I met a metallurgist who tried to put to work Box and Jenkins 1976 Time series analysis. So, he did have a few questions. I explained what Visman’s sampling theory had taught me. First of all, the variance terms of an ordered set of measured values give a sampling variogram. Secondly, the lag of a sampling variogram shows where orderliness in a sample space or a sampling unit dissipates into randomness. The problem is that Time series analysis doesn’t work with sampling variograms. So, the metallurgist got rid of his Box and Jenkins and I took his Time series analysis. Box and Jenkins referred to M S Bartlett, R A Fisher, A Hald, and J W Tukey but not to F P Agterberg or G Matheron. Box and Jenkins provide interesting data sets. I’ve got to look at the statistics for Wölfer’s Yearly Sunspot Numbers for the period from 1770 to 1869.

Sunspots

Visman’s sampling theory did come alive while I was working with Cominco. So much so that I decided to put together Sampling and Weighing of Bulk Solids. The interleaved sampling protocol plays a key role in deriving confidence limits for the mass of metal contained in a concentrate shipment. So, I was pleased that ISO Technical Committee 183 approved ISO/DIS 13543–Determination of Mass of Contained Metal in the Lot. I was already thinking about measuring the mass of metal contained in an ore deposit! But CIM’s geostatistical thinkers had different thoughts. For example, CIM’s Geological Society rejected Precision Estimates for Ore Reserves. In contrast, CIM’s Metallurgical Society approved Simulation Models for Mineral Processing Plants.

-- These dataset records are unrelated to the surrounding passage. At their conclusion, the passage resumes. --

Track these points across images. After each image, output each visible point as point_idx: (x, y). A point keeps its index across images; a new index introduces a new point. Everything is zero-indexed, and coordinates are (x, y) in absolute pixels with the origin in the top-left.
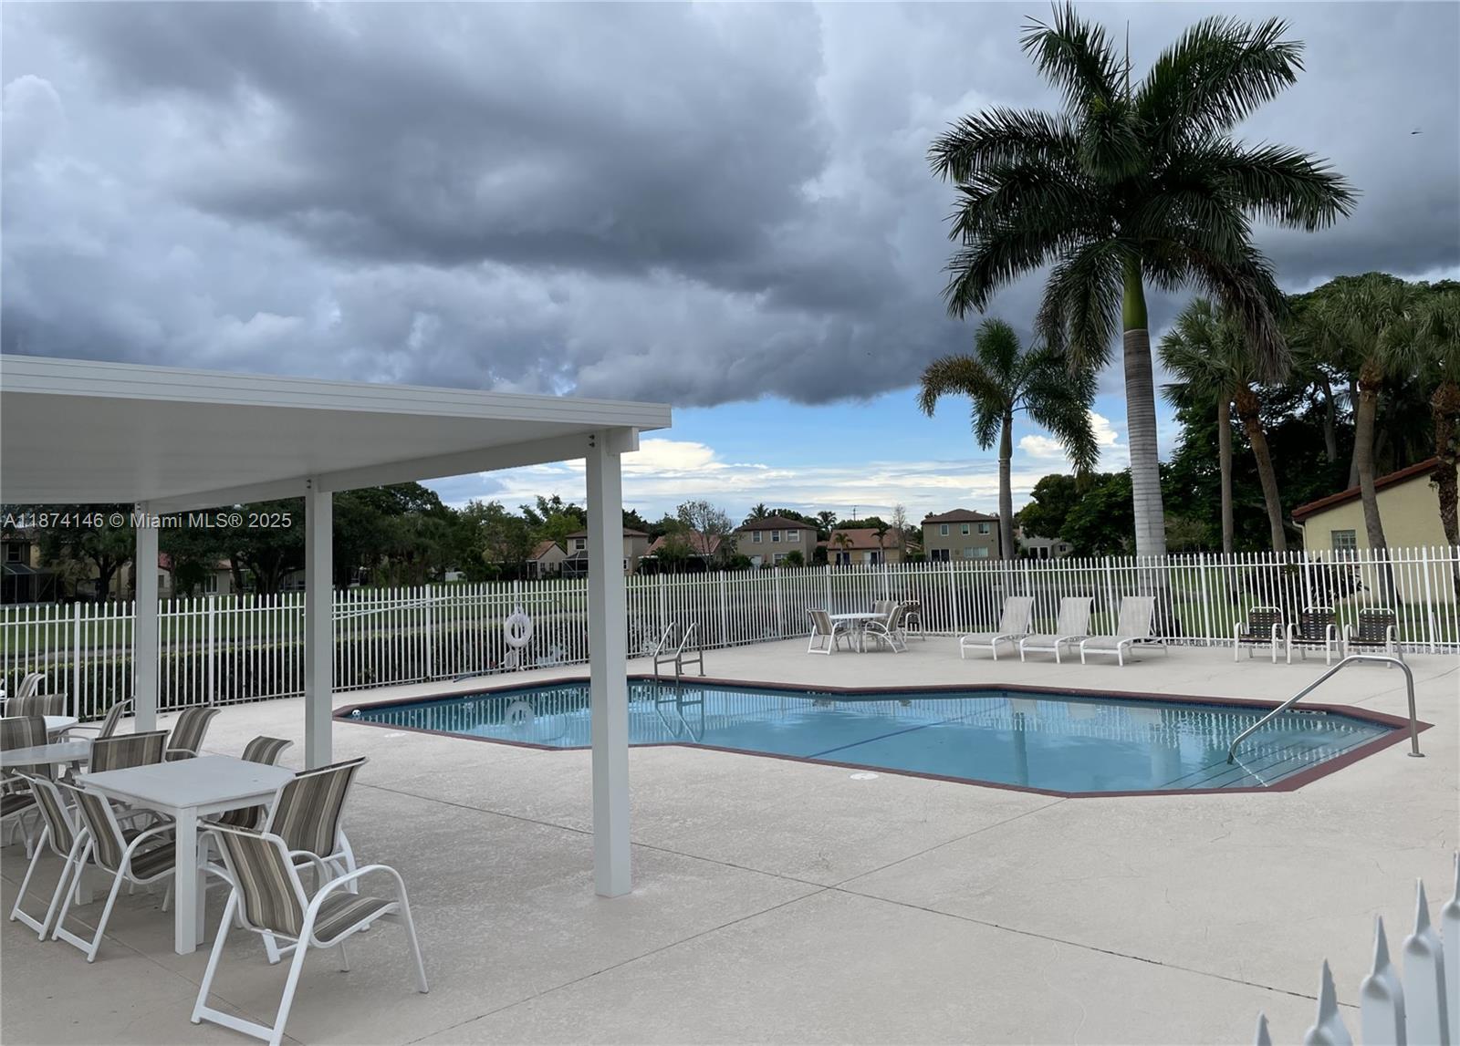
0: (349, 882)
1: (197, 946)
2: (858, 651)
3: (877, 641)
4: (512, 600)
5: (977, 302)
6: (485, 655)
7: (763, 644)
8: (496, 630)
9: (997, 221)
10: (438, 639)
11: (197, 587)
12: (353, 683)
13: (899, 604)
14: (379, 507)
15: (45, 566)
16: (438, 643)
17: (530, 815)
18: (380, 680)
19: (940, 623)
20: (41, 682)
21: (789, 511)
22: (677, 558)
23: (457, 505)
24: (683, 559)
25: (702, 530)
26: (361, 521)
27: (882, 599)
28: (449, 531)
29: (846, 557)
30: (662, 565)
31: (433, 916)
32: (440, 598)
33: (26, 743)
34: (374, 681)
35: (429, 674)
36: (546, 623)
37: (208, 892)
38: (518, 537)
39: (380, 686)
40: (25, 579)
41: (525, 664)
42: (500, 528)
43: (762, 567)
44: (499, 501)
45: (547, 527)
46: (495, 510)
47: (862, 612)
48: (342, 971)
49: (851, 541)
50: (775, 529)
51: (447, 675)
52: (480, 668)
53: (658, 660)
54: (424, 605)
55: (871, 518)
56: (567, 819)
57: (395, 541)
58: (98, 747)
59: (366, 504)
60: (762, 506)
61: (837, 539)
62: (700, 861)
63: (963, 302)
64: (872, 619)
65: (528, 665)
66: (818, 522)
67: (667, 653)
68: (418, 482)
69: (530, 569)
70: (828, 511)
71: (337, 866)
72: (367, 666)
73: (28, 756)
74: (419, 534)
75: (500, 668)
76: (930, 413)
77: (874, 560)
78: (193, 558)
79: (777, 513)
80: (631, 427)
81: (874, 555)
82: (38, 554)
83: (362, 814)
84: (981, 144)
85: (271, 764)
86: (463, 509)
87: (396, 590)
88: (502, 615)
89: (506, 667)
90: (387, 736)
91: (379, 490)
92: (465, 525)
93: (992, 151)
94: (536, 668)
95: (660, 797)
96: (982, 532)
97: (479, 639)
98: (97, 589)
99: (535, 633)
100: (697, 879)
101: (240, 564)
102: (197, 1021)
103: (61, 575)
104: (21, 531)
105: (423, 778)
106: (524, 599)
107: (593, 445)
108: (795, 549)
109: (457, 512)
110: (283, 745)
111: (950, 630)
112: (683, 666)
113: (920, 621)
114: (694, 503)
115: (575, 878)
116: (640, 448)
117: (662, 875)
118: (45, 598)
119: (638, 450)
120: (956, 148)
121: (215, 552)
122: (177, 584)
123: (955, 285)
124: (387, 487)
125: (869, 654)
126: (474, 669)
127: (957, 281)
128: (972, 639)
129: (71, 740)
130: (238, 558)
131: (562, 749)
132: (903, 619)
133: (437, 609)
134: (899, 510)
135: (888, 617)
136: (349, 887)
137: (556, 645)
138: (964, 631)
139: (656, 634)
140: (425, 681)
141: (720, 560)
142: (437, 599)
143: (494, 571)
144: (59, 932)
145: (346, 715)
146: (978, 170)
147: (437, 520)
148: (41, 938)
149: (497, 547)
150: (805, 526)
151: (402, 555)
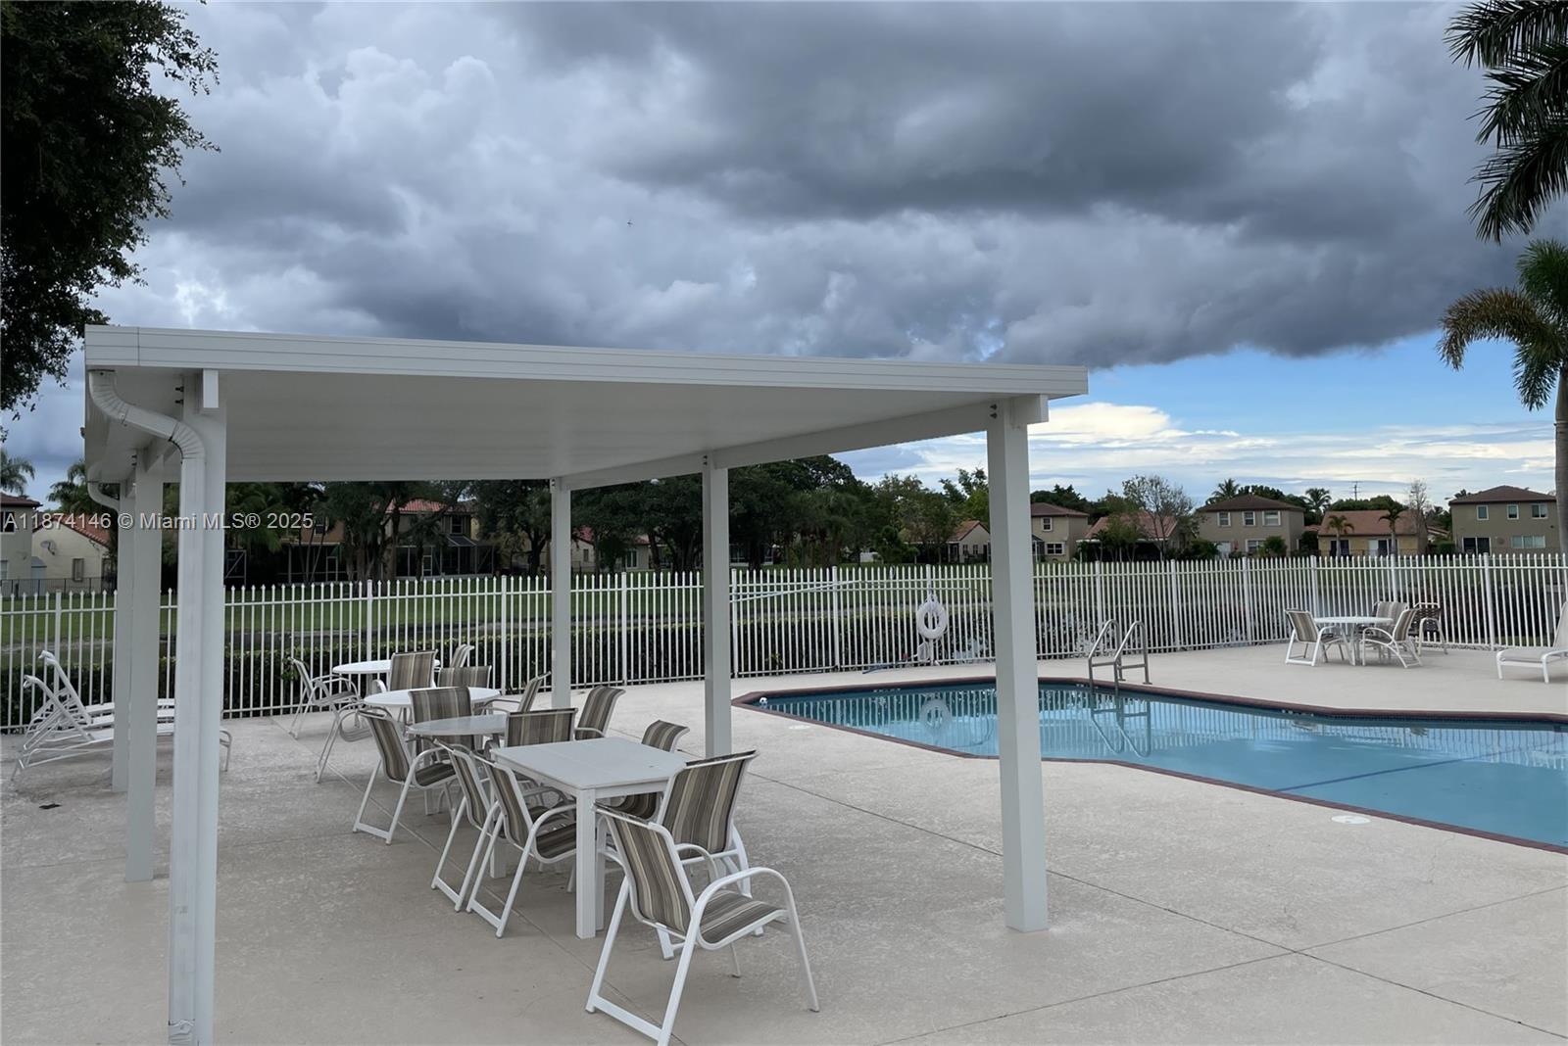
0: (742, 880)
1: (597, 931)
2: (1354, 663)
3: (1380, 652)
4: (925, 586)
5: (1519, 218)
6: (897, 645)
7: (1228, 649)
8: (908, 619)
9: (1546, 113)
10: (846, 626)
11: (618, 562)
12: (760, 668)
13: (1411, 606)
14: (790, 481)
15: (483, 538)
16: (846, 630)
17: (939, 829)
18: (787, 667)
19: (1470, 631)
20: (473, 653)
21: (1267, 488)
22: (1124, 544)
23: (872, 480)
24: (1130, 545)
25: (1154, 510)
26: (772, 496)
27: (1387, 600)
28: (863, 508)
29: (1344, 545)
30: (1105, 551)
31: (829, 929)
32: (848, 582)
33: (453, 714)
34: (781, 668)
35: (837, 663)
36: (962, 613)
37: (607, 876)
38: (937, 515)
39: (787, 673)
40: (467, 551)
41: (940, 658)
42: (917, 505)
43: (1231, 556)
44: (916, 476)
45: (970, 505)
46: (912, 485)
47: (1360, 615)
48: (734, 976)
49: (1349, 525)
50: (1249, 510)
51: (857, 665)
52: (891, 660)
53: (1093, 662)
54: (831, 588)
55: (1379, 497)
56: (978, 836)
57: (807, 519)
58: (513, 719)
59: (778, 479)
60: (1230, 482)
61: (1331, 523)
62: (1132, 902)
63: (1499, 220)
64: (1372, 624)
65: (944, 660)
66: (1307, 501)
67: (1106, 654)
68: (831, 455)
69: (951, 552)
70: (1319, 488)
71: (730, 863)
72: (773, 652)
73: (455, 726)
74: (832, 511)
75: (913, 662)
76: (1456, 365)
77: (1383, 550)
78: (614, 532)
79: (1250, 491)
80: (1039, 394)
81: (1382, 544)
82: (477, 526)
83: (762, 810)
84: (1521, 15)
85: (668, 750)
86: (878, 484)
87: (808, 571)
88: (913, 602)
89: (920, 660)
90: (791, 728)
91: (790, 463)
92: (879, 502)
93: (1538, 24)
94: (953, 663)
95: (1088, 822)
96: (1538, 516)
97: (890, 628)
98: (529, 562)
99: (951, 624)
100: (1127, 923)
101: (657, 539)
102: (591, 1010)
103: (498, 548)
104: (462, 504)
105: (824, 776)
106: (937, 586)
107: (994, 416)
108: (1275, 534)
109: (871, 487)
110: (680, 731)
111: (1483, 642)
112: (1123, 671)
113: (1440, 630)
114: (1143, 479)
115: (984, 905)
116: (1050, 419)
117: (1085, 913)
118: (484, 570)
119: (1047, 421)
120: (1485, 23)
121: (633, 527)
122: (600, 559)
123: (1487, 199)
124: (799, 460)
125: (1369, 668)
126: (885, 661)
127: (1490, 194)
128: (1513, 655)
129: (495, 712)
130: (655, 534)
131: (977, 757)
132: (1415, 626)
133: (845, 593)
134: (1416, 488)
135: (1395, 622)
136: (742, 886)
137: (975, 638)
138: (1504, 643)
139: (1092, 632)
140: (833, 670)
141: (1178, 546)
142: (844, 583)
143: (911, 552)
144: (473, 904)
145: (752, 702)
146: (1517, 51)
147: (850, 496)
148: (457, 908)
149: (915, 526)
150: (1289, 506)
151: (814, 533)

In other words, testing for spatial dependence is acceptable when applied to an ordered set of metal grades in a slurry flow. Testing for spatial dependence is unacceptable when applied to metal grades of ordered rounds in a drift. So I talked to Dr W D Sinclair, Editor, CIM Bulletin. He was but one of a few who would listen to my objection against such ambiguity. In fact, I put together a technical brief and called it Abuse of Statistics. I mailed it on July 2, 1992, and asked it be reviewed by a statistician. A few weeks later Sinclair called and said Dr F P Agterberg, his Associate Editor, was on the line with a question. What Agterberg wanted to know is when and where Wells did praise statistical thinking. That was all!

H G Wells

I didn’t know when or where Wells said it! I didn’t even know whether he said it or not! What I did know was that Darrell Huff thought he had said it. In fact, he did quote it in How to Lie with Statistics. I didn’t know much about Agterberg in 1992. What I did know then was that David in his 1977 Geostatistical Ore Reserve Estimation referred to Agterberg’s 1974 Geomathematics. And I found out that Agterberg didn’t trust statisticians when he reviewed Abuse of Statistics.

F P Agterberg

Agterberg , CIM Bulletin’s Associate Editor in 1992, was a leading scholar with the Geological Survey of Canada. Yet, he didn’t know that functions do have variances. It does explain why he fumbled the variance of his own distance-weighted average zero-dimensional point grade first in 1970, and again in 1974. He could have told me in 1992 that this variance was gone but chose not to. Agterberg was the President of the International Association for Mathematical Geology when it was recreated as the International Association for Mathematical Geosciences. He is presently IAMG’s Past President. He still denies that his zero-dimensional distance-weighted average point grade does have a variance. Agterberg was wrong in 1970, in 1974, and in 1992. And he is still wrong in 2009. That's bad news for geoscientists!